Umberto Galimberti

Pochi giorni fa la notizia che l’Università Ca’ Foscari ha sospeso due studenti scoperti dal software anti-plagio sperimentato dall’ateneo per aver copiato quasi tutta la tesi di laurea. Ora invece a finire nel mirino dell’advisory board dell’università veneziana incaricato di indagare su un caso di sospetto plagio è il professor Umberto Galimberti, filosofo molto amato e noto per i suoi best seller e gli interventi sulle maggiori testate italiane.

Il lavoro dell’organismo di controllo interno, incaricato dal senato accademico di approfondire la questione dopo che era sorta una polemica attorno al sospetto di un eccesso di fonti non citate in alcuni lavori del docente, è durato quasi due mesi e si è concluso con un richiamo a ricorrere alla citazione delle fonti utilizzando gli standard previsti a livello internazionale.

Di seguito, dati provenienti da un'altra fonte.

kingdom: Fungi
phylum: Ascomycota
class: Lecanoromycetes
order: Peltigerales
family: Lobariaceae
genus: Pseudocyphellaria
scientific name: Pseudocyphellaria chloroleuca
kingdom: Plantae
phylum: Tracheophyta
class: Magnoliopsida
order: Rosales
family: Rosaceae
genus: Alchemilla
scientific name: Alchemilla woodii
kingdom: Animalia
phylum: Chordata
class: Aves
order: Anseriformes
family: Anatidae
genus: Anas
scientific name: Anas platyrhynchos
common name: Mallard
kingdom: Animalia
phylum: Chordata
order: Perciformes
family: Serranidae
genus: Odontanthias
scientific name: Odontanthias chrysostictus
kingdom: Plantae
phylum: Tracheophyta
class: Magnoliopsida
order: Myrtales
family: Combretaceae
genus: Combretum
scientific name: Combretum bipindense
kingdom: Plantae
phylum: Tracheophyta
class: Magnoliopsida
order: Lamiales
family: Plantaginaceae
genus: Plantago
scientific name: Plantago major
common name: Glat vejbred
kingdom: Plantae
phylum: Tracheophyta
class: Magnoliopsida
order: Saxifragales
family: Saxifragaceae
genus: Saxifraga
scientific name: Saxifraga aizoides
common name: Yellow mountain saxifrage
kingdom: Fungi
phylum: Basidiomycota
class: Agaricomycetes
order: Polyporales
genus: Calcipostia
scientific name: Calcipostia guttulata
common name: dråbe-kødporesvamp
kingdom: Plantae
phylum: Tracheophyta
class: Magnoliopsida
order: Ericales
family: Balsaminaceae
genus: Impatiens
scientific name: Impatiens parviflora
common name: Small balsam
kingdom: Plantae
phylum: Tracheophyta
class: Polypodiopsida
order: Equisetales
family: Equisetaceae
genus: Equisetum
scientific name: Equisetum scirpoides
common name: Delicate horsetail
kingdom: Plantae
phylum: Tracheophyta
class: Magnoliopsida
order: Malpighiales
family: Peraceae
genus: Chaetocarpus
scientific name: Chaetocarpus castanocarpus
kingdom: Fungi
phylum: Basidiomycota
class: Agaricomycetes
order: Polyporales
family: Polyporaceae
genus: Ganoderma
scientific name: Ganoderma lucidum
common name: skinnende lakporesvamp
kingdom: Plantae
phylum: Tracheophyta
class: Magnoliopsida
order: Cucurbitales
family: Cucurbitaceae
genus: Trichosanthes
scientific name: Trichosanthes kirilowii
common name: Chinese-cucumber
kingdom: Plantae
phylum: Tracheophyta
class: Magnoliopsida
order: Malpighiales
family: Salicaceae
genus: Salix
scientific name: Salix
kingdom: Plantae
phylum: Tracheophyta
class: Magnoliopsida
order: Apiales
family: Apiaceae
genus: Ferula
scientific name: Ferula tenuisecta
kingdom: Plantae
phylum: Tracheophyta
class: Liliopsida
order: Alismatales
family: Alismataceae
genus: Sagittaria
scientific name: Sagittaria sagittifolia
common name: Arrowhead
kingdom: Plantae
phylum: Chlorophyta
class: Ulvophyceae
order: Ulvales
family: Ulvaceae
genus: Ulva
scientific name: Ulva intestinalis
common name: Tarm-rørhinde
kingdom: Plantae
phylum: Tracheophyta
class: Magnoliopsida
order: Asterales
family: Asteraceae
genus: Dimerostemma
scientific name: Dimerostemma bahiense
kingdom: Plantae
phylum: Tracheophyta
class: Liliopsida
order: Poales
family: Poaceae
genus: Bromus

La misura del richiamo ufficiale adottata nei confronti del docente è legata anche al chiarimento offerto da lui stesso su richiesta della commissione incaricata di “indagare” sul sospetto copia-incolla: Galimberti ha offerto chiarimenti sugli episodi segnalati spiegando anche che nelle edizioni successive dei sui testi ha aggiustato il tiro introducendo le citazioni omesse.

Un controllo, quello sulla produzione scientifica del filosofo, al quale l’Università Ca’ Foscari non poteva sottrarsi: sarebbe stato incoerente passare al setaccio con un software gli elaborati degli studenti e poi non verificare le accuse rivolte a uno dei docenti più noti dell’ateneo. Lo ha confermato anche il rettore, Carlo Carraro, spiegando che così come si controllano le tesi di laurea, “allo stesso modo” si esaminano con cura i lavori dei docenti.

Le accuse mosse a Galimberti sono diventate nei mesi scorsi anche un libro, intitolato proprio “Umberto Galimberti e la mistificazione intellettuale” (Coniglio Editore), in cui l’autore, Francesco Bucci, elenca i nomi di una trentina di pensatori da cui il docente avrebbe tratto parti di testi senza citare la fonte. E soprattutto si chiede come mai editori e mondo accademico non si siano accorti finora delle ampie citazioni “improprie” contenute nei suoi volumi.